Há dois mil anos o acontecimento não foi notícia, mas foi um grande acontecimento. Hoje, ao contrário, tornou-se notícia e causa frenesi cansativo, mas sem causar grande alegria nem ter grande importância como acontecimento. Interessa muito, isso sim, para servir de pretexto ao consumo e à promoção do comércio. Não quero dizer que isso seja mau, apenas quero realçar que não é o acontecimento que mexe com grande parte das pessoas.

Senhor Presidente do Cabido da Catedral

Reverendo Pároco desta paróquia da Sé

Senhores Padres e Diáconos

Senhora Presidente da Câmara Municipal de Portalegre

Digníssimas autoridades

Caros fiéis aqui presentes nesta Catedral, igreja mãe da Diocese

E todos quantos nos acompanham através da Rádio Portalegre

Exultemos de alegria no Senhor, porque nasceu na terra o nosso Salvador”. Esta antífona do Cântico de Entrada dá o tom a toda a solenidade do Natal. E os Evangelhos que iremos proclamar neste dia, agora e durante o dia de amanhã, chamam-nos a atenção para a grandeza do acontecimento, o anúncio do mesmo e o acolhimento que lhe devemos prestar. Há dois mil anos o acontecimento não foi notícia, mas foi um grande acontecimento. Hoje, ao contrário, tornou-se notícia e causa frenesi cansativo, mas sem causar grande alegria nem ter grande importância como acontecimento. Interessa muito, isso sim, para servir de pretexto ao consumo e à promoção do comércio. Não quero dizer que isso seja mau, apenas quero realçar que não é o acontecimento que mexe com grande parte das pessoas. O desvio das atenções, os preconceitos, o medo da verdade e a indiferença com que se vive fazem descentralizar a Festa da sua causa, isto é, do Festejado, d’Aquele que é o princípio e o fim, o alfa e o ómega, a fonte da vida e a referência obrigatória do pensamento e dos valores quando se deseja e espera uma Humanidade mais justa e reconciliada no amor.
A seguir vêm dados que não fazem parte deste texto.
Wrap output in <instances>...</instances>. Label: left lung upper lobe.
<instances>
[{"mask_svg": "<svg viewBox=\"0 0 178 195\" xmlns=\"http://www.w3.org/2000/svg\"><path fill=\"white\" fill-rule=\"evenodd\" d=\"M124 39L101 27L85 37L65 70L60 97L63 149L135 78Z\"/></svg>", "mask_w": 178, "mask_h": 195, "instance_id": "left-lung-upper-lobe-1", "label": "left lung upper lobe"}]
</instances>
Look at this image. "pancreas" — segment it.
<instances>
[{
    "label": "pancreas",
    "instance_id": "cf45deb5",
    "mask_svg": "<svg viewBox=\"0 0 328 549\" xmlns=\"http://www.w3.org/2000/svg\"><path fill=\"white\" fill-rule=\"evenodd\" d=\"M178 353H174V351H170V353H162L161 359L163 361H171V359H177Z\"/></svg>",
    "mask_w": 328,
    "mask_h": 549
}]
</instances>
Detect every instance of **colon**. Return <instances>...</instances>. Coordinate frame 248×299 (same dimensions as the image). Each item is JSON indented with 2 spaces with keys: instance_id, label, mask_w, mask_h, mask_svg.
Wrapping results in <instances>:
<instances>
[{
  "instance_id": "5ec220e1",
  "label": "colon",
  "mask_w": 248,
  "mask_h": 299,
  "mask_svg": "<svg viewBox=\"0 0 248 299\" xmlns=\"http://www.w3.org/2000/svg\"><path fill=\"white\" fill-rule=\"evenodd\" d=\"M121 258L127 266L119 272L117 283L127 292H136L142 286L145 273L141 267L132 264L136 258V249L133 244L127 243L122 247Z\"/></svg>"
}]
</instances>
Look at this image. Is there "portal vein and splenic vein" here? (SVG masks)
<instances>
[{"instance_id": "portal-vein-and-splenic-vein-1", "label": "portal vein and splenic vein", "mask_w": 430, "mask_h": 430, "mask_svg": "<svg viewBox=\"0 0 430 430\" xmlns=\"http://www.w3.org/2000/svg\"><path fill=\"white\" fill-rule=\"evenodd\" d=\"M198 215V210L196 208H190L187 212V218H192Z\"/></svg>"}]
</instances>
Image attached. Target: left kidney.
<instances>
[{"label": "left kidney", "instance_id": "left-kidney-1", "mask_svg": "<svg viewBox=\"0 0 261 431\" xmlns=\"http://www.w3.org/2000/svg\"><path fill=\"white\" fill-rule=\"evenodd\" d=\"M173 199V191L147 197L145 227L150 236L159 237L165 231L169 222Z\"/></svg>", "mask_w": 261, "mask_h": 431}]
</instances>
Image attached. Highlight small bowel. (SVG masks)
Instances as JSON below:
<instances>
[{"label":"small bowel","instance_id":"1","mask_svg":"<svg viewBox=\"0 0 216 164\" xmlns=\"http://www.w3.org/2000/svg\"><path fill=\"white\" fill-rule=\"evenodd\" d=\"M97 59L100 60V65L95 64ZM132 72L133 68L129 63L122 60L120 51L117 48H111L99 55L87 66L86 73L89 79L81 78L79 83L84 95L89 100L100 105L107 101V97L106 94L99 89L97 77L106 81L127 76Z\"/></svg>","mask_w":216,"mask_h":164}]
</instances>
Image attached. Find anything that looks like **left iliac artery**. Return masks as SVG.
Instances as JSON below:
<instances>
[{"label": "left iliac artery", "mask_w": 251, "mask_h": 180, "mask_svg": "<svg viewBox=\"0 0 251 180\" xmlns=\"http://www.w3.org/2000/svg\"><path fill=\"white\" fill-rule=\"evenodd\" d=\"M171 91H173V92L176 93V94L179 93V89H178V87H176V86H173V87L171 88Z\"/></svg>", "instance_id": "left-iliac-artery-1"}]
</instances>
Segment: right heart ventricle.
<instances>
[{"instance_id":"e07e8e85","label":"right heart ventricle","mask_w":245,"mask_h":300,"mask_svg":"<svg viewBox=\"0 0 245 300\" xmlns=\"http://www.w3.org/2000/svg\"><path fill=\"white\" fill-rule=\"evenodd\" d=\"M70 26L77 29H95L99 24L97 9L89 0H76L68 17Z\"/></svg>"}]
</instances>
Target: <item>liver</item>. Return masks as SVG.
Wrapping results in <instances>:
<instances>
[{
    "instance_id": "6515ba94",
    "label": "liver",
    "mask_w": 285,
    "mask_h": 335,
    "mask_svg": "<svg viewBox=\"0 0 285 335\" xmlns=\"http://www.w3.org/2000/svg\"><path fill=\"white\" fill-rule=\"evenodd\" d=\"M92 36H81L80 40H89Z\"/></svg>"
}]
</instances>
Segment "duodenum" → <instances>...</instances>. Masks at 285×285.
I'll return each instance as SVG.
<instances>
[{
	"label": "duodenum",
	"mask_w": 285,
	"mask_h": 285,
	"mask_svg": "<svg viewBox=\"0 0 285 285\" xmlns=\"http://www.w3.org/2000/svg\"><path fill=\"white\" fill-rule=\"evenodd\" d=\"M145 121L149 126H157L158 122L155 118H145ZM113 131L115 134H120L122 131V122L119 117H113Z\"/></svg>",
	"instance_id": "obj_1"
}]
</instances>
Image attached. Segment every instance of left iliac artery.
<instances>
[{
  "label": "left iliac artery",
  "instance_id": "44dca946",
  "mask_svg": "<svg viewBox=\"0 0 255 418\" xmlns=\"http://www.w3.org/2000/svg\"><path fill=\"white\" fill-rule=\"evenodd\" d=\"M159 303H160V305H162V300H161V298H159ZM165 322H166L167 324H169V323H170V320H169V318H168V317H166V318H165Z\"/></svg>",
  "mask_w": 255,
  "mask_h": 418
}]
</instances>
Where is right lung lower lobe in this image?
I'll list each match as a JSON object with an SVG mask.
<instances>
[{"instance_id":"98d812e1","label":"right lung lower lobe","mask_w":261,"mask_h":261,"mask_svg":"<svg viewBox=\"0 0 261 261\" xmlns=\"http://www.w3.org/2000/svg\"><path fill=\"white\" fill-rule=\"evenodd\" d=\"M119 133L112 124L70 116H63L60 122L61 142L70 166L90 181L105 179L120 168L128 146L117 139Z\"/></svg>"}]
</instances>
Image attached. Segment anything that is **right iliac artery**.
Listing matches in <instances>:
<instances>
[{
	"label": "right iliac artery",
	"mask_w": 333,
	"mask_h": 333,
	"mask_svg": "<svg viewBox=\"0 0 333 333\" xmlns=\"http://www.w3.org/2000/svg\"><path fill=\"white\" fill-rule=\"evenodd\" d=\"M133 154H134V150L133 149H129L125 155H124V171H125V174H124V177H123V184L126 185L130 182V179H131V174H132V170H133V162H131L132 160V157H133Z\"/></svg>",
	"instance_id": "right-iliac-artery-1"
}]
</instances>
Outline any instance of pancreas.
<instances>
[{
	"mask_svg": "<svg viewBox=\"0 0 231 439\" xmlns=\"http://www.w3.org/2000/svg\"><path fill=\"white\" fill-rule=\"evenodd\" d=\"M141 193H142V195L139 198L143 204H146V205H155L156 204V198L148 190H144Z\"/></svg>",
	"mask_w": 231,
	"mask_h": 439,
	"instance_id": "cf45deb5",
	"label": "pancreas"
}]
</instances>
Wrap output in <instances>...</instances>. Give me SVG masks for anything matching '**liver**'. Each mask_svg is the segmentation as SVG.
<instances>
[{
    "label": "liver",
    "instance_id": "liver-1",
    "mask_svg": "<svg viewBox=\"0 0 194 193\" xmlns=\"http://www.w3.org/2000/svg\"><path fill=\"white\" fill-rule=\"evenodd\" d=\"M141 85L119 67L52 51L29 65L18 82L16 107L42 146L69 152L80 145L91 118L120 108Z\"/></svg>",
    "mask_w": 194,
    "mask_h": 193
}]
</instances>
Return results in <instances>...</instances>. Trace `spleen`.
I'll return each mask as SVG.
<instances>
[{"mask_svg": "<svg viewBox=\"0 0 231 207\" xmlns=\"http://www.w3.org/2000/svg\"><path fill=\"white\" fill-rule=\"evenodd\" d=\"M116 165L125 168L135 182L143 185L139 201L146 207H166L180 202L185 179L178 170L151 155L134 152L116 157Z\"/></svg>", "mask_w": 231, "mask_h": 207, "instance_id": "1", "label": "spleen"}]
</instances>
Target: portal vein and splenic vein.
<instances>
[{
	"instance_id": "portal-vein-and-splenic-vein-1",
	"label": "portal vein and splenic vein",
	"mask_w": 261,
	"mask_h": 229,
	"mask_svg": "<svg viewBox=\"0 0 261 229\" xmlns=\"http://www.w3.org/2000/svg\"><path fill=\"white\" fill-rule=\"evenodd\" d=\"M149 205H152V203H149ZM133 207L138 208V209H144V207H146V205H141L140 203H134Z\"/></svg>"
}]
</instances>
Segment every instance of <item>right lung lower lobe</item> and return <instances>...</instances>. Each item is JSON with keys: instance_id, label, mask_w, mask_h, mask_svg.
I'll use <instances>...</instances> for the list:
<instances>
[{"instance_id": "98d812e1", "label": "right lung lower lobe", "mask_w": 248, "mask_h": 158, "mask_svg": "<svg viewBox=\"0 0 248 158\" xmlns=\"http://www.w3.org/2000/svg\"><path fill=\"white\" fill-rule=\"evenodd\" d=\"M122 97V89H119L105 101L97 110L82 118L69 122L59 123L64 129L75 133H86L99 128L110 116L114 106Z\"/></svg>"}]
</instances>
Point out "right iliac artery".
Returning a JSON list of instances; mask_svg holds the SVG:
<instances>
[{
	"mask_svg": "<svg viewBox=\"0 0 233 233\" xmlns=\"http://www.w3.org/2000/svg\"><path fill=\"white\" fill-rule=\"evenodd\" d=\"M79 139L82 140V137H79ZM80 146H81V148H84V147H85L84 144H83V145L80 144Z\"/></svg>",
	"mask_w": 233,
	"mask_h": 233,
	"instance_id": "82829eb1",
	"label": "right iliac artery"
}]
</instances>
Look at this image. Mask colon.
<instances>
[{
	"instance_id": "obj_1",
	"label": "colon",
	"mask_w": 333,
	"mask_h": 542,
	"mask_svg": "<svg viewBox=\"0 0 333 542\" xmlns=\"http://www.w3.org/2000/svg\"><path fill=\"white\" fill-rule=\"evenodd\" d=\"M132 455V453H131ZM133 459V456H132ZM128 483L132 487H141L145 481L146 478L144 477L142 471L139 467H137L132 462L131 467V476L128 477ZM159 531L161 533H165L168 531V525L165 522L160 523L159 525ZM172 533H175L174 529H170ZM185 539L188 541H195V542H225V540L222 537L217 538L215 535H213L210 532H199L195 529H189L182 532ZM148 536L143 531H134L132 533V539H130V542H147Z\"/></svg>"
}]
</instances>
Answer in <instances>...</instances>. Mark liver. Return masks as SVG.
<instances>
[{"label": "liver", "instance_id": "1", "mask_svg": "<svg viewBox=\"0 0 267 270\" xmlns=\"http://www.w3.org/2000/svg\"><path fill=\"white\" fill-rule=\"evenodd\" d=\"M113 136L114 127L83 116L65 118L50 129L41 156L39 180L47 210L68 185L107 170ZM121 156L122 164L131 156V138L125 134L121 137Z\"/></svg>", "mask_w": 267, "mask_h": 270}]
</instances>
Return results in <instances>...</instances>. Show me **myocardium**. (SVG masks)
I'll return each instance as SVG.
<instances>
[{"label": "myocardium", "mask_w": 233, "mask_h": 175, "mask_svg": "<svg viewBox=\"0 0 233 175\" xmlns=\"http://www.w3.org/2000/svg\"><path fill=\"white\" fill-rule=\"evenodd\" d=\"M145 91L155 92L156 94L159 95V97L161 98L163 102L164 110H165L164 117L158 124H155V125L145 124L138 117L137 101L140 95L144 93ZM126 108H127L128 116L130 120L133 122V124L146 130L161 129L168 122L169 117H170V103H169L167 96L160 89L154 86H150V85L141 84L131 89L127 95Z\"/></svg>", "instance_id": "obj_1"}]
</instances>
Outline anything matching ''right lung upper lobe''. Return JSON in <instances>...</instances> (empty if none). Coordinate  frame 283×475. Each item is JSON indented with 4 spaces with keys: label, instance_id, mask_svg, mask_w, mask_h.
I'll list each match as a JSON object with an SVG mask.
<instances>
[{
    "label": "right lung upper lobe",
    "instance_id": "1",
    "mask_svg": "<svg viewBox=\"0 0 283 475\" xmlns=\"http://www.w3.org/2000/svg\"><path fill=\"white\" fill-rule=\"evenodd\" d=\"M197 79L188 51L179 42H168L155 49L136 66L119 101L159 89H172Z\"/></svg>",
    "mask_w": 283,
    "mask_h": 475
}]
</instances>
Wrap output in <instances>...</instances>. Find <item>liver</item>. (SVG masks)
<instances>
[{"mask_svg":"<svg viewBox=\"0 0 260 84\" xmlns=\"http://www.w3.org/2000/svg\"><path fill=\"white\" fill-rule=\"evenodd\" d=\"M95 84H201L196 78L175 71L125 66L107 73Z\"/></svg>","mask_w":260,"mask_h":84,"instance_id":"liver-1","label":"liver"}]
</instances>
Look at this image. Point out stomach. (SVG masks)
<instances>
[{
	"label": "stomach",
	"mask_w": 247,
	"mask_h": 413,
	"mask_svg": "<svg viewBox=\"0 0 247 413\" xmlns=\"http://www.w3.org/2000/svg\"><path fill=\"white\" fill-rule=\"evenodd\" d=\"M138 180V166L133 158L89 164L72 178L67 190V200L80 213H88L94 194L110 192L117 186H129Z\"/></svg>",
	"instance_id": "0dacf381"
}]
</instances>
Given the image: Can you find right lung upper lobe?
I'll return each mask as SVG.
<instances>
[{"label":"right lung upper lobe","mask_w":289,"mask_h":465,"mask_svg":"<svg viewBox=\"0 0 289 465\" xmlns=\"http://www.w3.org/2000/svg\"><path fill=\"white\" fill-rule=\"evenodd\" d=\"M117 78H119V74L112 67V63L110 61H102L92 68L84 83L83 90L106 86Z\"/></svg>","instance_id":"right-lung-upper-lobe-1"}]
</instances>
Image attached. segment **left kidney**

São Lucas dá a este acontecimento um relevo extraordinário. No seu relato, este acontecimento tem data precisa, dá-se num contexto histórico e geográfico muito preciso, com autoridades concretas e conhecidas, com pessoas identificadas e circunstâncias bem definidas e pormenorizadas. Foi por altura do recenseamento de César Augusto, quando Quirino era governador da Síria.

O anúncio deste grande evento foi feito, não às elites da sociedade, não aos que sabiam as leis e conheciam as escrituras, não aos sábios nem às pessoas consideradas “pessoas de bem”. O anúncio foi feito aos pastores dos campos de Belém, os últimos da sociedade, os que eram proibidos de entrar no templo para rezar e não podiam ser admitidos no tribunal como testemunhas. Eram pobres e rudes, explorados e indignos de confiança. Mas é precisamente a eles que o mensageiro celeste anuncia a alegria do nascimento de um Salvador para todo o povo. Um Salvador que, desde o seu nascimento, é sempre visto no meio dos rejeitados pela sociedade. É a eles que se manifesta durante toda a sua vida terrena com palavras cheias de amor, compreensão e esperança. É para eles que o Senhor estende os olhos e diz: “Vinde a mim, todos vós que estais cansados e oprimidos, e eu vos aliviarei. Tomai sobre vós o meu jugo, e aprendei de mim, que sou manso e humilde de coração; e encontrareis descanso para as vossas almas. Porque o meu jugo é suave e o meu fardo é leve” (Mt 11, 28-30).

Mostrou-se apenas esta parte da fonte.